From a publisher’s point of view:
It really depends on who you submitted to. If your publisher grinds out over 50 novels a year, probably not. They may have looked at it and decided to turn you down because of the work needed to polish the manuscript for publication. It could be because they have a glut of books in the same exact genre as what you submitted. Maybe they are over their yearly budget and cannot put out another one. The list of reasons is endless.
What you need to do is look at the rejection and understand what it says. Do they suggest rewriting the work or is it a flat out no. Some publishers will tell you that the manuscript needs a little work, and if that is the case, do your edits and rewrites before resubmitting it. Don’t throw it back the following month for every writer knows you will get an immediate rejection for something like that.
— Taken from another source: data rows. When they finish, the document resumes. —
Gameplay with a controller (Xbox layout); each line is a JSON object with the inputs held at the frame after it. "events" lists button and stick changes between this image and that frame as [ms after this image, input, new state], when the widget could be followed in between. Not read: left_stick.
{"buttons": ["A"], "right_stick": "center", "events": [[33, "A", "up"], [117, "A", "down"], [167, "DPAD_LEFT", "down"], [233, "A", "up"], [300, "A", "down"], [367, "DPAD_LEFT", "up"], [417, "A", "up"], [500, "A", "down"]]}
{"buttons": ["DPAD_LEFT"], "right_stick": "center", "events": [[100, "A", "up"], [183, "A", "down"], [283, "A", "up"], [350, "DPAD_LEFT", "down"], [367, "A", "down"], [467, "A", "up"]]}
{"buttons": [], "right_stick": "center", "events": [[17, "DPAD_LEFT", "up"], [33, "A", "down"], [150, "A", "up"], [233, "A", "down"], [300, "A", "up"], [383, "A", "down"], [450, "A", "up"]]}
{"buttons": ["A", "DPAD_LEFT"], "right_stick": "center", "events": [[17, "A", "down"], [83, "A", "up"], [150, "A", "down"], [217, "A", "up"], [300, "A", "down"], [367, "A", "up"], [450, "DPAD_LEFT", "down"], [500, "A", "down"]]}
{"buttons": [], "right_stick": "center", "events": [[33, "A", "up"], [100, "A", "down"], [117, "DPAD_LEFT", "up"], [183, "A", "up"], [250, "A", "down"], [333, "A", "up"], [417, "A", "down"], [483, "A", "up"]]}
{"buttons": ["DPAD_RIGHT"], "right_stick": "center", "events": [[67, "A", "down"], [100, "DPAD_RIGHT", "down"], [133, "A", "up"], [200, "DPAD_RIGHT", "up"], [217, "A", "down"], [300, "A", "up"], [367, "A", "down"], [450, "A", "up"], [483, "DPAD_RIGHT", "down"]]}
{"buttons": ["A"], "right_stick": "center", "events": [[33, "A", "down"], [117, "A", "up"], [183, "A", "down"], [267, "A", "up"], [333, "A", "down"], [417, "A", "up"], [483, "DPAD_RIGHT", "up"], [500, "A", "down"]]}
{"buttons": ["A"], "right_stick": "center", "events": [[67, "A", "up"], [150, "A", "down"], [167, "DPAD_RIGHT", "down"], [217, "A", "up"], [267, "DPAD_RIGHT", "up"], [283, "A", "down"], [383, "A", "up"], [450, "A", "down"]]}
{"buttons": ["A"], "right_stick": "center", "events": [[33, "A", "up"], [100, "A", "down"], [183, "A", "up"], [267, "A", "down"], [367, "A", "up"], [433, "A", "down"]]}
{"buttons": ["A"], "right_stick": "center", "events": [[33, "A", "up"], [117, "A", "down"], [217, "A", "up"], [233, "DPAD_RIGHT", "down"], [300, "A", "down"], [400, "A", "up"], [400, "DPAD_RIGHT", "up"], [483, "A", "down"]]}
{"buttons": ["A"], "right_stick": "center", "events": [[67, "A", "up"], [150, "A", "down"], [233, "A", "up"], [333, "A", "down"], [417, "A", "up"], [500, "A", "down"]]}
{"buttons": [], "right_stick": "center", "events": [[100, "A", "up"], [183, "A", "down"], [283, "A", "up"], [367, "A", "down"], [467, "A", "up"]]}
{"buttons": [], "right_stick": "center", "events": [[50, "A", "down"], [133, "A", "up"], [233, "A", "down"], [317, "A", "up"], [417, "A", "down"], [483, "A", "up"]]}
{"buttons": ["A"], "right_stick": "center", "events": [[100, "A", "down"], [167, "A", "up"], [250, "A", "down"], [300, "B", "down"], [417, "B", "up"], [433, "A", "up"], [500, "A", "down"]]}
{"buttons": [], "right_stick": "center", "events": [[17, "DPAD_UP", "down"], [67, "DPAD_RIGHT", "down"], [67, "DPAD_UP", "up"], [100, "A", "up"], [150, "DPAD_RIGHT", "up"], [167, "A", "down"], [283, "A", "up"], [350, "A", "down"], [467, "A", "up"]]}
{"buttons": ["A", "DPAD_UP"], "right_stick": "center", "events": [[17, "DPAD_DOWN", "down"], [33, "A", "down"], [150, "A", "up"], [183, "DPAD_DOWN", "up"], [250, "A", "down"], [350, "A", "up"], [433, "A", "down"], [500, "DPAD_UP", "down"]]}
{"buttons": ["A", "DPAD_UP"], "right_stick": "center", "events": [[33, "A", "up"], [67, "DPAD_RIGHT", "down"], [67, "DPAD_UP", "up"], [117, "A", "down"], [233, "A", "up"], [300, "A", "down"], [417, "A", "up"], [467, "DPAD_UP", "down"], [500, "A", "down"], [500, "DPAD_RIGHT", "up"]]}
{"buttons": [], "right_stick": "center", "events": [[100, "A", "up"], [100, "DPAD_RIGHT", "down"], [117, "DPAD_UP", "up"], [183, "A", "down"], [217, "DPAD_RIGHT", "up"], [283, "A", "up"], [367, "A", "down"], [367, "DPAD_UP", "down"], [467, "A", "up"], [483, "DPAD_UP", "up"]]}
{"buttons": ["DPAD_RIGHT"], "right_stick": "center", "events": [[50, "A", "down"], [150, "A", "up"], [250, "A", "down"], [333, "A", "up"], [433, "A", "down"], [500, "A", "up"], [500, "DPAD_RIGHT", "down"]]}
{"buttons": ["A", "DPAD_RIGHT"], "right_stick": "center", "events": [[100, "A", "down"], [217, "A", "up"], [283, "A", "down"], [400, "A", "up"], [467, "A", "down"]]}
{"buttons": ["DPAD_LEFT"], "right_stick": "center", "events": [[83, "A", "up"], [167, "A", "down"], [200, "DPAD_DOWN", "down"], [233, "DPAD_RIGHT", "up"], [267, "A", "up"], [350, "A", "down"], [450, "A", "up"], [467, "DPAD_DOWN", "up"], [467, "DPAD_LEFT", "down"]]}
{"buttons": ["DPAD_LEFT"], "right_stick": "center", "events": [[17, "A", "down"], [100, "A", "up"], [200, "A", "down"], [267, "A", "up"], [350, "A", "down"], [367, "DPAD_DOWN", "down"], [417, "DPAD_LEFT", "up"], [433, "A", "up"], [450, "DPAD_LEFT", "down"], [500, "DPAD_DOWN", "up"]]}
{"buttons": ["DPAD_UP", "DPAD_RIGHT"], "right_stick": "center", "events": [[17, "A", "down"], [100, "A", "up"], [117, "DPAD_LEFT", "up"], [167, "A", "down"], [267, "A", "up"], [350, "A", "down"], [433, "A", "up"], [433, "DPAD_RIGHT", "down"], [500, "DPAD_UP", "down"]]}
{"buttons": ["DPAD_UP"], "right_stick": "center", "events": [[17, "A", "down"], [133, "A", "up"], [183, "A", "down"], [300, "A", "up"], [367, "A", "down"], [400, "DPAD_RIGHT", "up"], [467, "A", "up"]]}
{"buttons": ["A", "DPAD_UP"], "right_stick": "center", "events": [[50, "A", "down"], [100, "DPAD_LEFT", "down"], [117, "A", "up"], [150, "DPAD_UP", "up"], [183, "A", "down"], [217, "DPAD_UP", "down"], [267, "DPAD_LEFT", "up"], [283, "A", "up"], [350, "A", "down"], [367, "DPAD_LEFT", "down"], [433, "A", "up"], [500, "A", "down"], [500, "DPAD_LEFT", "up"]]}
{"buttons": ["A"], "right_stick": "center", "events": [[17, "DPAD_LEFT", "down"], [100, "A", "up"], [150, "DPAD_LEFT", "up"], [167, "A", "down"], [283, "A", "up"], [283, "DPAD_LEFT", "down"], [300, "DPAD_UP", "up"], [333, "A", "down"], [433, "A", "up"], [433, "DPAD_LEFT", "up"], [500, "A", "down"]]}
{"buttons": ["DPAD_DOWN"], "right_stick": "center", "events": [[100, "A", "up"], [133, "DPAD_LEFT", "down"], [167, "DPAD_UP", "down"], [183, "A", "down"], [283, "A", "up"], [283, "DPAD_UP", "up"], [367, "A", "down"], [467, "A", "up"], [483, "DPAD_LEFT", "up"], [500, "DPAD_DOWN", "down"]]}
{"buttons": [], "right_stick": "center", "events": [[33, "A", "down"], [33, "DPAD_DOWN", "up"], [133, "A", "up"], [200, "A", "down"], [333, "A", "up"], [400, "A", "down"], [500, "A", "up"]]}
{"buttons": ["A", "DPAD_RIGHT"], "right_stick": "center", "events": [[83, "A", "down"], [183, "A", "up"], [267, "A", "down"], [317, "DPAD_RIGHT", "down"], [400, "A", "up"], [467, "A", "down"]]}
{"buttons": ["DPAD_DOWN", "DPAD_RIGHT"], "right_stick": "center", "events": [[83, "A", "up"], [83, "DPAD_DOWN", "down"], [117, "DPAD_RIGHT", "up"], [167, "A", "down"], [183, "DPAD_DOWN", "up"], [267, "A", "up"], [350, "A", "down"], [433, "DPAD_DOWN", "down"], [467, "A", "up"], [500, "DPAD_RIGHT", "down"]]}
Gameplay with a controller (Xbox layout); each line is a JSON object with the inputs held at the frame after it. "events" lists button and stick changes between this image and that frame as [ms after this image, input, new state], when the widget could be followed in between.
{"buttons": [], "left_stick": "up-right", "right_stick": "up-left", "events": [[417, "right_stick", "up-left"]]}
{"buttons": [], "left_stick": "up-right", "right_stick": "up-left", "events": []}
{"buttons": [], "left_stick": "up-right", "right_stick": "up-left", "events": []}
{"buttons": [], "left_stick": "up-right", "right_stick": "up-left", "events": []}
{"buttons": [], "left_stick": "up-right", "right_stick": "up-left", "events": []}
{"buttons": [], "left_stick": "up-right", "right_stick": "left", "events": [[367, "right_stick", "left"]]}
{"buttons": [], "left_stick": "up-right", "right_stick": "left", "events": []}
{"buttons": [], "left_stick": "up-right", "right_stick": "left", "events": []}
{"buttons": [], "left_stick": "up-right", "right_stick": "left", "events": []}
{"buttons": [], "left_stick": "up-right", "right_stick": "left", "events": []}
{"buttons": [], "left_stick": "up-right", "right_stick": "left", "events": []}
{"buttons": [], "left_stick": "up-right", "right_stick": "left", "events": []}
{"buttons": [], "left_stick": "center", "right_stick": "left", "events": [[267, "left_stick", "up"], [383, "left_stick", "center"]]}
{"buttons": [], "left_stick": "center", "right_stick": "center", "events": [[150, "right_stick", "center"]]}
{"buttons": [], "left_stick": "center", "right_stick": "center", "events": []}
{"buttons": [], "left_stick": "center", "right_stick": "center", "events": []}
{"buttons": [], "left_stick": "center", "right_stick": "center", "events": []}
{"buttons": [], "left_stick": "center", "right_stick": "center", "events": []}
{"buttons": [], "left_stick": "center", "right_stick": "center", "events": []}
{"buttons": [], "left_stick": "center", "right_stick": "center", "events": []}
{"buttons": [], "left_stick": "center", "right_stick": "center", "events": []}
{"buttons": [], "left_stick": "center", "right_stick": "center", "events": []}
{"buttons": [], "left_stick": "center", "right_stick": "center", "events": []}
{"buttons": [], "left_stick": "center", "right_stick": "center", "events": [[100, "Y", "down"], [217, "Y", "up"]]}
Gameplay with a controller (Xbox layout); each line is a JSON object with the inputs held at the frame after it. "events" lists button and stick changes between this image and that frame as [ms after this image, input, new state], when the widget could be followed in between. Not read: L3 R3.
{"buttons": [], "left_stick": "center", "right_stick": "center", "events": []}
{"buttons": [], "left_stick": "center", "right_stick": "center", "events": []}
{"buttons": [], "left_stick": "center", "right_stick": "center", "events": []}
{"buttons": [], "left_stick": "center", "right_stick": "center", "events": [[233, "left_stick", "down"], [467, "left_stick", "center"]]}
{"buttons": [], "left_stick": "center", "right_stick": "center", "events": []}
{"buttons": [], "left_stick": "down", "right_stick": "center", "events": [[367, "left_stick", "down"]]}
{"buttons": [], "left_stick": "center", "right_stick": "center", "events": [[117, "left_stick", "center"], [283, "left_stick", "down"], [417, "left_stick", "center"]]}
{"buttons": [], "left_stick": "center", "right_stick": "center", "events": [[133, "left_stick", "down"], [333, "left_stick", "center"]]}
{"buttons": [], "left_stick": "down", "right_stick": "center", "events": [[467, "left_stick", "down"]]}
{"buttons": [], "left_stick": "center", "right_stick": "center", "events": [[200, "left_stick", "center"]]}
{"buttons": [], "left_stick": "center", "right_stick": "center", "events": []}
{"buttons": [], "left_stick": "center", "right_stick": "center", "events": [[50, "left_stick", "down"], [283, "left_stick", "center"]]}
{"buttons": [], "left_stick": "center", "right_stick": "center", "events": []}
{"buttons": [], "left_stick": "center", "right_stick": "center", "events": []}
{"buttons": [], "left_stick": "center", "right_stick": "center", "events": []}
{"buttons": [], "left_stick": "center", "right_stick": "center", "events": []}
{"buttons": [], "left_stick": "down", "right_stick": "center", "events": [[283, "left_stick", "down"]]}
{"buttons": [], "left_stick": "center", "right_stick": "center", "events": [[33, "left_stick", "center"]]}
Kamila has some good points, but remember that this is your first novel and you are an unknown. Getting an agent may alienate you from the small publishers because agents are known to push and double play a manuscript against multiple publishers. Case in point, I turn away every submission sent to us by an agent, they are not worth the hassle of dealing with them.
First time authors rarely get an advance on royalties. If you get a contract and there is no advance, don’t be surprised. Watch what rights they want and if you are paid for everything. A good boiler plate contract will allow for royalties from all revenue generated by the work. They may also demand language rights, and that is if the work becomes popular. Being your first publication, it would be wise to accept a little give to build your profile as an author.
Don’t expect to become rich right away. Most authors barely make enough to survive and have day jobs until they have 5 or more novels out there that sell.
Keep in mind that you may need to go through multiple rejections before being accepted for publication.